--- begin EXCERPT ---

In 2021, Bonnyville members responded to 303 mental health calls. Officers were deployed to 233 calls in the Town of Bonnyville, 45 calls in the MD of Bonnyville and 22 calls in Kehewin. These 303 calls involved 200 clients. 

By 2022, this number dropped to 176 calls and 105 clients across the detachment area. 

As of Nov. 6, Bonnyville RCMP members have responded to 152 mental health calls involving 147 clients. RCMP responded to 98 calls in the town, 38 in the MD and 16 in Kehewin. 

A new K Division Unit that includes a constable and nurse working together that are based out of St. Paul is assisting detachments across the area. The duo focuses exclusively on mental health calls and has been a real help, expressed Parke. 

Reactive vs. proactive 

When asked what more can be done when it comes to crime reduction in the community, Parke acknowledged the challenges between being proactive and reactive. 

“Bonnyville general duty members continue to average between 300-350 focused patrols each month for a total of roughly 1,000 per quarter. These patrols have proven to be beneficial,” she said. 

These focused patrols take place across the detachment area and many of them occur during the nightshift and may not always be visible to community members. 

“Other than our proactive patrols, a lot of our investigations involving property crimes are reactive in the sense that we don't know about them until they are reported and then we're left starting from scratch as far as trying to determine what happened or who might be responsible,” Parke stated. 

As such, Parke encourages the public to report any crime however minor it might seem, “because unbeknownst to them, it may be related to a rash of events in the same area and might help solve the puzzle. There is no offence or crime that I don't think needs to go unreported.”

--- end EXCERPT ---
--- begin STORED ROWS ---

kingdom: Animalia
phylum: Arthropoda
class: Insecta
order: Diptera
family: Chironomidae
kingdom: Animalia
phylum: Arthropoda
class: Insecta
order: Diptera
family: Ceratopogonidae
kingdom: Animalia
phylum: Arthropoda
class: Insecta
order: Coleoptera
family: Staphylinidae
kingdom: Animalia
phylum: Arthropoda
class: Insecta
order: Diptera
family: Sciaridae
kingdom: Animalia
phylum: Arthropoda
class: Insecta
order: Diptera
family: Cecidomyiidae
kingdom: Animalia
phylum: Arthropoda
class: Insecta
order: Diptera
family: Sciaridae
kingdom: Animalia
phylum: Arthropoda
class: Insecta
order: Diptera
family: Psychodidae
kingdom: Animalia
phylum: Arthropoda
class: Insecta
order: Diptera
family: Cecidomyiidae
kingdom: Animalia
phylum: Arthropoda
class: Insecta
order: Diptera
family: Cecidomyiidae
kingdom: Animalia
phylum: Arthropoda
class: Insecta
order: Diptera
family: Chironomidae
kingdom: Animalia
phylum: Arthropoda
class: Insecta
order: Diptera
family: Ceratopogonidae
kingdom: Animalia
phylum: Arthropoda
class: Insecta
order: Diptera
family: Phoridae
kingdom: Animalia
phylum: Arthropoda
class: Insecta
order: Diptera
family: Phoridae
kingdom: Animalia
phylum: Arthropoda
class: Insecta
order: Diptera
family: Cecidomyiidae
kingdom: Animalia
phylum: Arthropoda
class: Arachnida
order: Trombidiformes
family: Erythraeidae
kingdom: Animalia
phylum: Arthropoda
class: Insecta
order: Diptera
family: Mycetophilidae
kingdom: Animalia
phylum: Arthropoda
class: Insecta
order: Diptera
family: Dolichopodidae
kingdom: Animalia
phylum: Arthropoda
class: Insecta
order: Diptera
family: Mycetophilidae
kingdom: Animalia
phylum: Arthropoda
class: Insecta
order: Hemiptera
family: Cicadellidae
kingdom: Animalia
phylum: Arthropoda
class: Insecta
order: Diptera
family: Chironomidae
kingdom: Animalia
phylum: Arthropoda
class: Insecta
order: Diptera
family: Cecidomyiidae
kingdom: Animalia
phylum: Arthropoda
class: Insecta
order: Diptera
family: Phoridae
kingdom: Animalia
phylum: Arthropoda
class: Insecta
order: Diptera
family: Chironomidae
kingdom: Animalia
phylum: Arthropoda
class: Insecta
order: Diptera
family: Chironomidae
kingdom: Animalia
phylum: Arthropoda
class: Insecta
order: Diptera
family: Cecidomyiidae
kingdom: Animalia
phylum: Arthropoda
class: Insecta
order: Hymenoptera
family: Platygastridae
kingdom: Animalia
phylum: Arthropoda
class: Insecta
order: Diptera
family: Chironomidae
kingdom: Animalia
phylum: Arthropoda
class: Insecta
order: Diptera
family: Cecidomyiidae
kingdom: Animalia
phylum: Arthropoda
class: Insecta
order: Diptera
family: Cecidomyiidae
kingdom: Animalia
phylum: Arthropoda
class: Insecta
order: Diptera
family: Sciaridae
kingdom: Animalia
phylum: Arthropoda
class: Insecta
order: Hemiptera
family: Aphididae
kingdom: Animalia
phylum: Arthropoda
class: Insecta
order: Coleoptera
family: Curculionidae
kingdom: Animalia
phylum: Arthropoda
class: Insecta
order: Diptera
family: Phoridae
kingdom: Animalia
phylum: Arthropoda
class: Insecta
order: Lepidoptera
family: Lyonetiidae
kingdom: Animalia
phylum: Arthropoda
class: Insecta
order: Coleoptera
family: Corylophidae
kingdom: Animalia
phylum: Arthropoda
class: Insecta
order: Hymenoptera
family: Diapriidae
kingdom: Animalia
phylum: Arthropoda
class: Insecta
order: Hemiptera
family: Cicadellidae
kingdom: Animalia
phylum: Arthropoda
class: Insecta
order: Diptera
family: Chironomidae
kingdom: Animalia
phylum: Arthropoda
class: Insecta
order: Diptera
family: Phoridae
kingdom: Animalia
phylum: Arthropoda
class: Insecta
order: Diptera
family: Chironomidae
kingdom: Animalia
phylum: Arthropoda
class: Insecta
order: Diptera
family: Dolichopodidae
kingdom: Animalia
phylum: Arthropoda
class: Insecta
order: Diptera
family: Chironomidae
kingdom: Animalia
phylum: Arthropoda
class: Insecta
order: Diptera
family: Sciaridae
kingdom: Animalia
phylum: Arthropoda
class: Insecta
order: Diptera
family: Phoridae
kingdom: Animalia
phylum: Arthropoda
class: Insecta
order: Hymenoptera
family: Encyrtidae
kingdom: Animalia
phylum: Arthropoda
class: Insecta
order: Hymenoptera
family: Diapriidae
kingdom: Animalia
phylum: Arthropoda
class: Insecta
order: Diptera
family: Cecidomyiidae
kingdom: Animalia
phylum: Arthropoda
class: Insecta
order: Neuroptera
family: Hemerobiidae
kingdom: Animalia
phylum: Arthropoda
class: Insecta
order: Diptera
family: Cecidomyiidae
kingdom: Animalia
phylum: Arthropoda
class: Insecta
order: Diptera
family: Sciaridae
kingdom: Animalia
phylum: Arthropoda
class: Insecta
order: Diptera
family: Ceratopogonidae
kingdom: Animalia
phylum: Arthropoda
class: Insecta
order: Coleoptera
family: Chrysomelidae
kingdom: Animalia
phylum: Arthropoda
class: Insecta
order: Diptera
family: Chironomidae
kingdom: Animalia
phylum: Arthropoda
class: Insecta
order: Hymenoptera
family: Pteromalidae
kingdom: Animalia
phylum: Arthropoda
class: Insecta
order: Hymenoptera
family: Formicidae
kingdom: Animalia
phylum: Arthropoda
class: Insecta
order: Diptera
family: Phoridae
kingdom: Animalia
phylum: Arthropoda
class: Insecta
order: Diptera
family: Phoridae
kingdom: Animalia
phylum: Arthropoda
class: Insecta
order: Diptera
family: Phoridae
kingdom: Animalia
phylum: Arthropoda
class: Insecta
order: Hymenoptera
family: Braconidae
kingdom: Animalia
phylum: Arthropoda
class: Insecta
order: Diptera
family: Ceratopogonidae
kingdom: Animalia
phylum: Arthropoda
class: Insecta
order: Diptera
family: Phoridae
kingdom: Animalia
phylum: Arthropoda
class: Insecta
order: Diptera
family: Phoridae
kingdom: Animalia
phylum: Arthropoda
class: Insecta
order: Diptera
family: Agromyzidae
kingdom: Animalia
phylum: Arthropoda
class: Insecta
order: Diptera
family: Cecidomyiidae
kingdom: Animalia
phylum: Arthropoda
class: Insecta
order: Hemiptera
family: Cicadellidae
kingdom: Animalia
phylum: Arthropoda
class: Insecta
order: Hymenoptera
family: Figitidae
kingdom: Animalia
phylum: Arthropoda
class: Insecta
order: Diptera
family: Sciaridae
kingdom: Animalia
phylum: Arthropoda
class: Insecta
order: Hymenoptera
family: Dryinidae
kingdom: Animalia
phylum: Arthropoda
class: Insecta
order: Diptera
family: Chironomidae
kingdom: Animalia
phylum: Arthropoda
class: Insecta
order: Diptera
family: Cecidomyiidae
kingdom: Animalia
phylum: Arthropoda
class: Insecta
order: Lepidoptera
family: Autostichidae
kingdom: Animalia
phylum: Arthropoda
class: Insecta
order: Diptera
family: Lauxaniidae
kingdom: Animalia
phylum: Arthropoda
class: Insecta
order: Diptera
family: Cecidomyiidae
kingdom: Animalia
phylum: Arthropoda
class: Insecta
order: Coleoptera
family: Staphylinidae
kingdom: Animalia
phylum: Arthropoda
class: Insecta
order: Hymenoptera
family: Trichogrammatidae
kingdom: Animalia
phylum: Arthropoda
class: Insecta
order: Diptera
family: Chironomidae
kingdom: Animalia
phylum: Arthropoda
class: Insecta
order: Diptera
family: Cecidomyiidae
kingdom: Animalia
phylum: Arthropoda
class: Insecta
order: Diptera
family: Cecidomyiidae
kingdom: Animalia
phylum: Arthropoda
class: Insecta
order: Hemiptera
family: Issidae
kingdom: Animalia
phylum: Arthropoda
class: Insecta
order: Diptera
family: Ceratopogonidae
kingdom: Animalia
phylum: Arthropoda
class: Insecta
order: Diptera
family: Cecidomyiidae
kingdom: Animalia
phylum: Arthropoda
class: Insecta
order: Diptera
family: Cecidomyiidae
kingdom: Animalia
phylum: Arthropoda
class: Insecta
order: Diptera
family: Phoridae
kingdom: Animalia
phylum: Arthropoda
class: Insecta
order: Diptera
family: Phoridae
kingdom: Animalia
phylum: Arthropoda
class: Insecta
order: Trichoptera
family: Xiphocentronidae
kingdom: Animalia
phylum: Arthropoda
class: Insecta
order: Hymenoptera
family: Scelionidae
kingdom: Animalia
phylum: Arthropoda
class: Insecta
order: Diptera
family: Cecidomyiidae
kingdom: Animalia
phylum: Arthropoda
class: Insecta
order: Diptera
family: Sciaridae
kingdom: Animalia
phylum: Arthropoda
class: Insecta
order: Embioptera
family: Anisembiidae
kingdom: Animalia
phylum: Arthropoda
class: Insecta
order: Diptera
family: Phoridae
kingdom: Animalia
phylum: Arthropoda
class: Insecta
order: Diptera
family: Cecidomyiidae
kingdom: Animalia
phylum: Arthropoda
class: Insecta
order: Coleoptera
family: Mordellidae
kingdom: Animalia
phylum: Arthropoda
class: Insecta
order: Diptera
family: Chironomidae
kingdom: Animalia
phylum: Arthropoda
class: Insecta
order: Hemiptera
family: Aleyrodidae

--- end STORED ROWS ---

## WHAT TO PRODUCE
Quote the part of the excerpt on Bonnyville RCMP calls that opens with the words containing "When asked what" and closes with "proactive and reactive.".

## RESPONSE
When asked what more can be done when it comes to crime reduction in the community, Parke acknowledged the challenges between being proactive and reactive.